It’s my favorite time of day: the darkest, heaviest sky before dawn when fog lurks around, low on the ground, like a slithering dragon on the prowl. I’m standing in my living room, the four large windows gateways to faint outlines of familiar trees and the barn. Somewhere out there, a small hoot calls from the tree tops. It’s only one owl with one hoot and it’s a somber one, although I can’t quite put my finger on why it seems so sad.
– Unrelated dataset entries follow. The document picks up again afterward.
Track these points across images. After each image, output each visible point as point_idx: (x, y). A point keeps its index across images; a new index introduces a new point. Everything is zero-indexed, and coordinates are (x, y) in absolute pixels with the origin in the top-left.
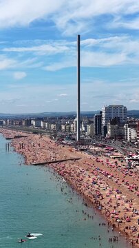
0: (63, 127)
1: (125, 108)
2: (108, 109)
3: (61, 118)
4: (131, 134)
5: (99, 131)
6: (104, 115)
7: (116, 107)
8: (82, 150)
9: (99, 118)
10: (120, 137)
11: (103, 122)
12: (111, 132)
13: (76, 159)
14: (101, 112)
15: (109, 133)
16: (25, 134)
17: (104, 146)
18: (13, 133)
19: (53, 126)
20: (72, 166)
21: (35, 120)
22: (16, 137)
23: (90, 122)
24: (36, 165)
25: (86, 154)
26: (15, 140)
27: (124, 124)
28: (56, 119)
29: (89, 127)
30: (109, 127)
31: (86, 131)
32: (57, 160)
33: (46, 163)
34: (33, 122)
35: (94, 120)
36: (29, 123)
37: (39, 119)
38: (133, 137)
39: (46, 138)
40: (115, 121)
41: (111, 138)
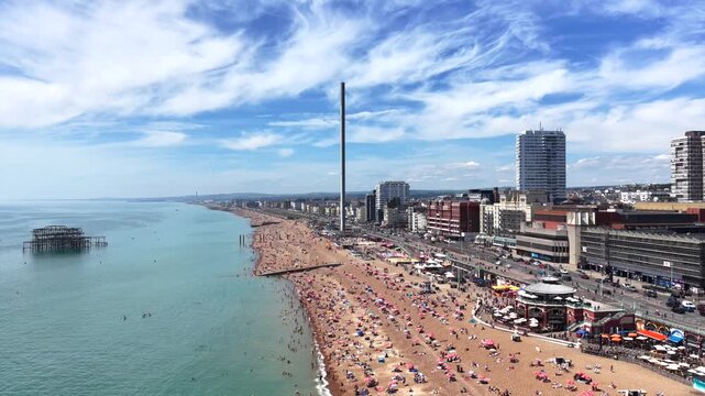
0: (327, 211)
1: (407, 186)
2: (385, 187)
3: (327, 199)
4: (419, 221)
5: (373, 215)
6: (378, 195)
7: (395, 184)
8: (345, 247)
9: (372, 198)
10: (401, 224)
11: (378, 205)
12: (389, 218)
13: (334, 266)
14: (375, 191)
15: (385, 219)
16: (279, 220)
17: (379, 240)
18: (264, 217)
19: (315, 209)
20: (327, 279)
21: (295, 202)
22: (264, 224)
23: (361, 205)
24: (268, 275)
25: (351, 255)
26: (262, 228)
27: (406, 207)
28: (321, 201)
29: (359, 210)
30: (386, 211)
31: (355, 215)
32: (305, 266)
33: (285, 273)
34: (293, 204)
35: (365, 201)
36: (288, 205)
37: (300, 200)
38: (420, 226)
39: (302, 226)
40: (394, 203)
41: (389, 226)
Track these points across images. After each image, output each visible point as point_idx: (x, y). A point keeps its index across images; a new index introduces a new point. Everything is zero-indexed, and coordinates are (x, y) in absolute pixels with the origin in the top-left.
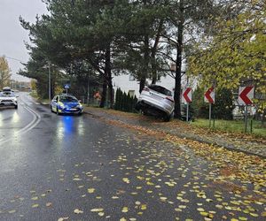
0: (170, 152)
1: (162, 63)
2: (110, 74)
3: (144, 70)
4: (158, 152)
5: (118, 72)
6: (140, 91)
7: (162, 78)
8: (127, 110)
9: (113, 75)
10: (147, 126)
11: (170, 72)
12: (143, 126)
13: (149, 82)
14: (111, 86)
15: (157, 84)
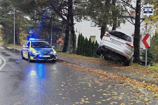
0: (130, 95)
1: (123, 11)
2: (72, 21)
3: (105, 17)
4: (119, 95)
5: (80, 18)
6: (101, 37)
7: (122, 24)
8: (89, 54)
9: (75, 21)
10: (108, 70)
11: (129, 19)
12: (104, 70)
13: (110, 28)
14: (73, 32)
15: (117, 30)
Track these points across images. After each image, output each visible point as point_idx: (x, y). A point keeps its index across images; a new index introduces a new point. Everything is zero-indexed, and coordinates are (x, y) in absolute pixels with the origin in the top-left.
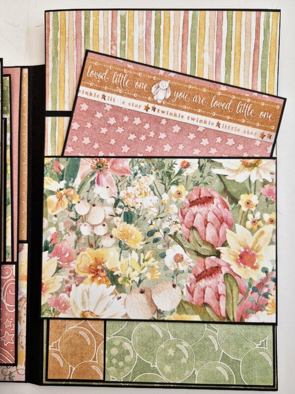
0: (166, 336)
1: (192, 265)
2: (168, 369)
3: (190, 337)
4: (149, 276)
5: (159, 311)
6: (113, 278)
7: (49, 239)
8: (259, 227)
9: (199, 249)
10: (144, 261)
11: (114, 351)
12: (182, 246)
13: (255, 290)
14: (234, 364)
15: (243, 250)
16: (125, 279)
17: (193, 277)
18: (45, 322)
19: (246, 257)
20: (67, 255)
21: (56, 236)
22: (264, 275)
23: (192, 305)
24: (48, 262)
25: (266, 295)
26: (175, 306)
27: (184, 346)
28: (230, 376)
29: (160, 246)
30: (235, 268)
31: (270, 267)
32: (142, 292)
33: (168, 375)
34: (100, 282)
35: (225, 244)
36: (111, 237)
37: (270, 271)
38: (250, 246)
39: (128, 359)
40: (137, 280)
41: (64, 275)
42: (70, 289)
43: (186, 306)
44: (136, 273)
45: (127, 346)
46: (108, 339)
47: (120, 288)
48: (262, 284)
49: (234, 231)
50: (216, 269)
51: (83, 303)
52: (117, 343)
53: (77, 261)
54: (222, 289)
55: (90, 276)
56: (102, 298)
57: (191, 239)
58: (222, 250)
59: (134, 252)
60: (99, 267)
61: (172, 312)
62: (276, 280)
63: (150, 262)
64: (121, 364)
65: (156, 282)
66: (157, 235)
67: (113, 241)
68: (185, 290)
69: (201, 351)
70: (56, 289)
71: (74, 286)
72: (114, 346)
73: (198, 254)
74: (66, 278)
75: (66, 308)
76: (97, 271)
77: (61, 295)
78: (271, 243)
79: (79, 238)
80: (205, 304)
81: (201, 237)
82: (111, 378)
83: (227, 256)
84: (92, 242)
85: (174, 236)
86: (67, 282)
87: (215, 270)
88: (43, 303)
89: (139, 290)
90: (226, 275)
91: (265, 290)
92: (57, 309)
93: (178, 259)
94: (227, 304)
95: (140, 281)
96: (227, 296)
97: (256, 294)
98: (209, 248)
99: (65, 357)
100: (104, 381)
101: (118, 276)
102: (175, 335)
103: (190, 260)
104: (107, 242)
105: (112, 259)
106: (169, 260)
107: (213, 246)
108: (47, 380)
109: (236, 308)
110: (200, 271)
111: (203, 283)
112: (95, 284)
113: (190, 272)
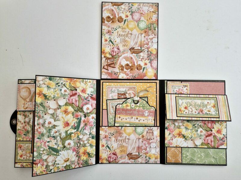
0: (198, 151)
1: (205, 133)
2: (199, 160)
3: (204, 152)
4: (193, 136)
5: (196, 145)
6: (184, 137)
7: (167, 126)
8: (222, 124)
9: (207, 129)
10: (192, 132)
11: (184, 155)
12: (202, 128)
13: (221, 140)
14: (216, 159)
15: (218, 129)
16: (187, 137)
17: (205, 136)
18: (166, 148)
19: (219, 131)
20: (172, 130)
21: (169, 125)
22: (224, 136)
23: (205, 144)
24: (167, 132)
25: (224, 141)
26: (200, 144)
27: (203, 154)
28: (215, 162)
29: (196, 128)
30: (216, 134)
31: (225, 134)
32: (192, 140)
33: (199, 162)
34: (181, 138)
35: (213, 128)
37: (225, 135)
38: (220, 128)
39: (188, 157)
40: (190, 137)
41: (171, 136)
43: (203, 144)
44: (190, 135)
45: (188, 154)
46: (182, 152)
47: (186, 139)
48: (223, 138)
49: (216, 125)
51: (176, 143)
52: (185, 153)
53: (175, 132)
54: (213, 140)
55: (178, 136)
56: (181, 142)
57: (205, 127)
58: (213, 129)
59: (189, 130)
60: (180, 134)
61: (200, 146)
62: (226, 137)
63: (194, 133)
64: (186, 159)
65: (196, 138)
66: (196, 126)
67: (184, 127)
68: (203, 140)
69: (207, 155)
70: (169, 139)
71: (174, 138)
72: (184, 154)
73: (206, 131)
74: (172, 136)
75: (172, 144)
76: (180, 135)
77: (170, 141)
78: (225, 128)
79: (175, 126)
80: (208, 143)
81: (207, 126)
82: (184, 162)
83: (214, 131)
84: (178, 127)
85: (200, 126)
86: (172, 137)
87: (211, 135)
88: (165, 143)
89: (191, 140)
90: (214, 136)
91: (224, 140)
92: (169, 144)
93: (201, 132)
94: (214, 143)
97: (221, 141)
98: (209, 129)
99: (171, 157)
100: (182, 163)
102: (200, 151)
103: (204, 132)
104: (182, 127)
105: (184, 132)
106: (199, 132)
107: (210, 128)
108: (167, 163)
109: (216, 145)
110: (207, 135)
111: (208, 138)
112: (179, 138)
113: (204, 135)
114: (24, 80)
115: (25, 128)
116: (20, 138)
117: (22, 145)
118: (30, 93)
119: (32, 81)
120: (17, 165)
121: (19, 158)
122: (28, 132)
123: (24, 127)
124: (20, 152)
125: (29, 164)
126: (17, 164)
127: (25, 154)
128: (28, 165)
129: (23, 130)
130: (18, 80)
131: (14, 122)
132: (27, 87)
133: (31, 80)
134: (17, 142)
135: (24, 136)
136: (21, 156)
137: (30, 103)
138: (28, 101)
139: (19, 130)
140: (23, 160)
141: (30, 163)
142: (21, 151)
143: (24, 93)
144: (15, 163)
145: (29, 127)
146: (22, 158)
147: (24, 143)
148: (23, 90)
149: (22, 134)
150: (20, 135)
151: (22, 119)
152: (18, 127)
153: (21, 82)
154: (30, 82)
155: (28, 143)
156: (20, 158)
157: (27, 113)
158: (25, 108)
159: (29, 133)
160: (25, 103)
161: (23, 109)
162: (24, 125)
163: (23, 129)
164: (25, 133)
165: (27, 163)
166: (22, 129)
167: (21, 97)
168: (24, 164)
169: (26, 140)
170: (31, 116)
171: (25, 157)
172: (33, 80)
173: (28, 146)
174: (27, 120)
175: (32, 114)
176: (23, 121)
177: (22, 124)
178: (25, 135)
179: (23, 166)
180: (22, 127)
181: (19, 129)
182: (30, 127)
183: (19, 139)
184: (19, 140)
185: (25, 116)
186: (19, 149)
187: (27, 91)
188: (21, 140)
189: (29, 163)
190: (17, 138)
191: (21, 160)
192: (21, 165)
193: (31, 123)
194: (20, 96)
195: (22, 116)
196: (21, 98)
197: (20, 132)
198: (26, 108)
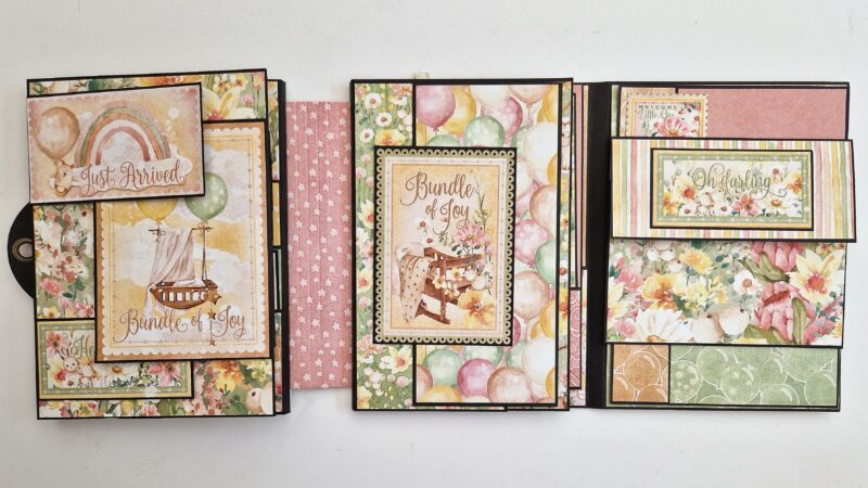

I’ve read before that most owls mate for life and for the owls that live out here in deep, swampy east Texas, it’s the norm–Barn Owls, Great-Horned Owls, Burrowing Owls, among the most common. I’ve read too that in the tragic event that an owl’s monogamous partner dies, they will stay put, in the safe place they’ve built, and wait to see if one day, maybe, another mate might come along. It’s hard to imagine a sweet, little owl feeling so lonely for an unknown period of time. Maybe forever.
I wonder to myself if the solemn hoot up in the trees, calling from the darkness, knows that she is alone and hopes that someone new, lonely, and searching themselves, hears her call. Or does she know she’s not alone, calling for her partner that she fears is lost, trapped, or injured, too far away to hear her beckoning? Or can they hear and are just too scared or too weak to hoot back?
As the black slowly shifts to gray, the hoots stop. Another day in a nest, waiting, wondering, worrying. Part of me wishes she would leave and explore and either find her lost mate or go, on her own, to see the world and all her glory from above. But I don’t think she knows how to leave her nest; after all, it’s where she’s hatched her eggs, or where she hoped she would. And it’s safe here. Is it safe out there?
Little owl, I wish you knew you weren’t alone. I wish I could wrap you in a blanket and comb your feathers and tell you it’s going to be okay, but we both know there’s no way to know that.
I hope you keep hooting, baby girl. I’ll listen, I promise. I’ll stand here at the window every morning and listen to your calls until the day there are two hoots or until the day there are none. Either way, I’ll be so proud of you.